June 3, 2013  Richard Louv, author of Last Child in the Woods and The Nature Principle (as well as six other books), was the keynote speaker at CNU 21, the 21st annual conference of the Congress for the New Urbanism, held this year in Salt Lake City, Utah. CNU 21’s theme was Living Community and Louv’s task was to weave the connection between family, nature and community.

Louv made his case on the disconnect between children and nature with some of the data and anecdotes from his books. Most importlay, the remedy he proposes is “A NEW KIND OF CITY”  “Cities can become engines of biodiversity,” he proclaimed.

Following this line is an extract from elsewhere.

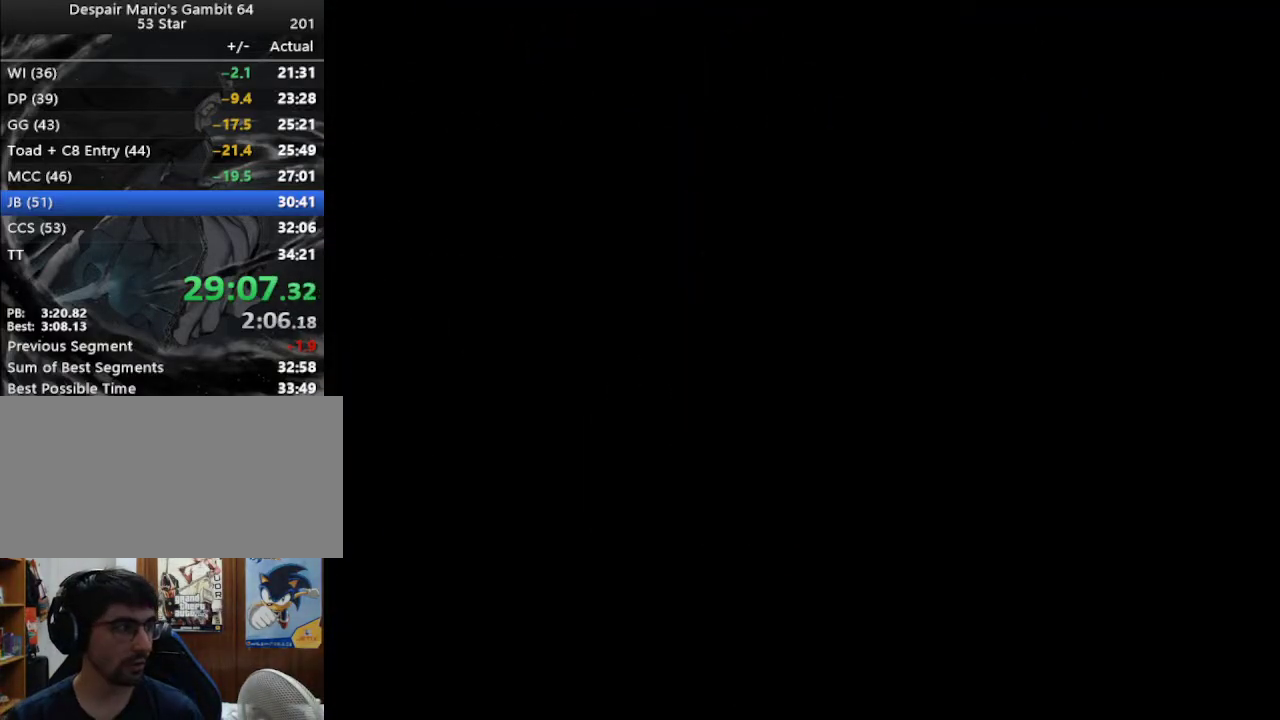
{"buttons": [], "left_stick": "center", "events": []}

What if CNU sponsored an effort to create a “homegrown national park” along the lines of what author and entomologist Doug Tallamy calls for in his book Bringing Nature Home? Louv asked. Tallamy suggests that if people would turn their backyards into native habitat, we could provide so many more ecosystem services to address the big problems of our time:BackyardHabSign

  • Climate change
  • The crash in biodiversity
  • The disconnect between children & nature

Louv exhorted us to embrace the New Nature Movement  using as an example Bill McDonough’s design  for a hospital in Spain. In the design, one side is a green wall; another side is solid solar panels done in the colors of a butterfly that is about to go extinct in that region; the third side is a vertical farm that will feed people in the hospital. It’s an example of a building that not only conserves energy, but also produces human energy – through the food grown, and the view of plants and more natural habitat. What’s more, this hospital takes the next step: regeneration. The hospital’s bottom floor will become a “butterfly factory” where anyone who walks into the hospital may see one of the threatened butterflies of the region land on them. The hospital staff will reach out to every school, place of worship, business, and home and say, “You can do this, too. We can bring this butterfly back.”  So this building is not only conserving energy and producing human energy through biophilic design, it is, in a sense, giving birth – by helping a species survive. Conservation is no longer enough! We must regenerate nature–bring it back into our cities! proclaimed Louv.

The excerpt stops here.